As I mentioned yesterday, the propagator (which we discussed in class Saturday and will discuss in class Monday) is unable to solve the problem on its own. But give it one more letter, and it finds it.  Here is a trace of assigned and unassigned variables. 

Problem: ['SEND', 'MORE', 'MONEY']
Columns:
4. (('C4', '_', '_'), ('C5', 'M'))
3. (('C3', 'S', 'M'), ('C4', 'O'))
2. (('C2', 'E', 'O'), ('C3', 'N'))
1. (('C1', 'N', 'R'), ('C2', 'E'))
0. (('C0', 'D', 'E'), ('C1', 'Y'))

Initial domains: {'M': {1}, 'C0': {0}, 'C4': {1}, 'C5': {0}, '_': {0}, 'C1': {0, 1}, 'C2': {0, 1}, 'C3': {0, 1}, 'S': {2, 3, 4, 5, 6, 7, 8, 9}, 'N': {0, 2, 3, 4, 5, 6, 7, 8, 9}, 'E': {0, 2, 3, 4, 5, 6, 7, 8, 9}, 'R': {0, 2, 3, 4, 5, 6, 7, 8, 9}, 'Y': {0, 2, 3, 4, 5, 6, 7, 8, 9}, 'O': {0, 2, 3, 4, 5, 6, 7, 8, 9}, 'D': {0, 2, 3, 4, 5, 6, 7, 8, 9}}

Initial state:
assigned: {'M': 1, 'C0': 0, 'C4': 1, 'C5': 0, '_': 0};
unassigned: ['N', 'E', 'R', 'Y', 'O', 'D', 'S', 'C1', 'C2', 'C3']

State after initial propagation
assigned: {'M': 1, 'S': 9, 'O': 0, 'C0': 0, 'C3': 0, 'C4': 1, 'C5': 0, '_': 0};
unassigned: ['E', 'D', 'Y', 'N', 'R', 'C1', 'C2']

Propagation after E = 5
assigned: {'M': 1, 'S': 9, 'O': 0, 'E': 5, 'D': 7, 'Y': 2, 'N': 6, 'R': 8, 'C0': 0, 'C1': 1, 'C2': 1, 'C3': 0, 'C4': 1, 'C5': 0, '_': 0};
unassigned: []

  SEND ->  9567
+ MORE ->  1085
------    -----
 MONEY -> 10652

{'M': 1, 'S': 9, 'O': 0, 'E': 5, 'D': 7, 'Y': 2, 'N': 6, 'R': 8}

Solution found after 4 assignments!

Process finished with exit code 0
 

The initial state is the information we give it: M = 1; C4 = 1. C0 and C5 are variables for the carry into the left-most column and the carry out of the rightmost. They are both set to 0. '_' is an anonymous variable that fills in the open positions to the left of SEND and MORE. Given these additional variables, all the columns have the same structure.

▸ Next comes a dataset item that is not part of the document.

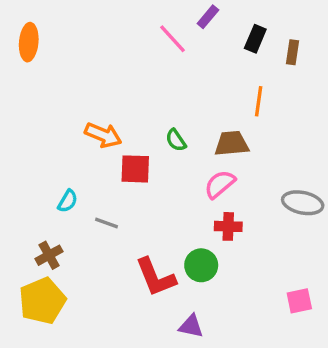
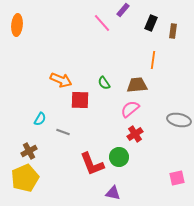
red cross: (228, 226) -> (135, 134), turned -35

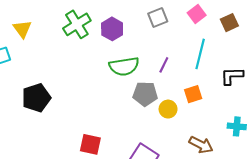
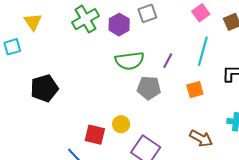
gray square: (158, 18) -> (147, 13), moved
yellow circle: (168, 109) -> (121, 124), moved

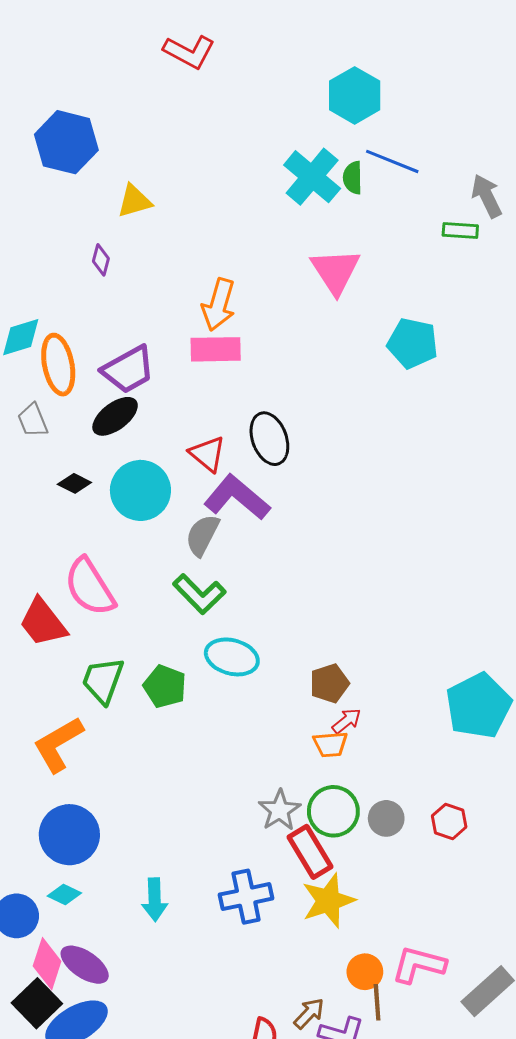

A single propagation finds S = 9, O = 0, and C3 = 0.

If we order the variables so that E is the next one to be given a value, the search function will try E = 2, E = 3, E = 4, and E = 5. The propagator finds that E = 2, 3, or 4 leads to a contradiction. When we try E = 5, the propagator finds the rest of the values. So the 4 trial assignments to E are all that are required to solve the problem.

Since E appears more often than any other letter, it makes sense to try it after the first propagation. In fact, that heuristic succeeds for this problem.

Update. Interestingly, It also gets the solution after 4 assignments if you put Y before E.  But the reason is that it first assigns Y = 2. Finding that to be consistent, it goes on to E. Since 2 is taken it tries E from 3 to 5, at which point it gets the solution. So putting Y first simply eliminates one of the possibilities for E, thereby using the same number of assignments.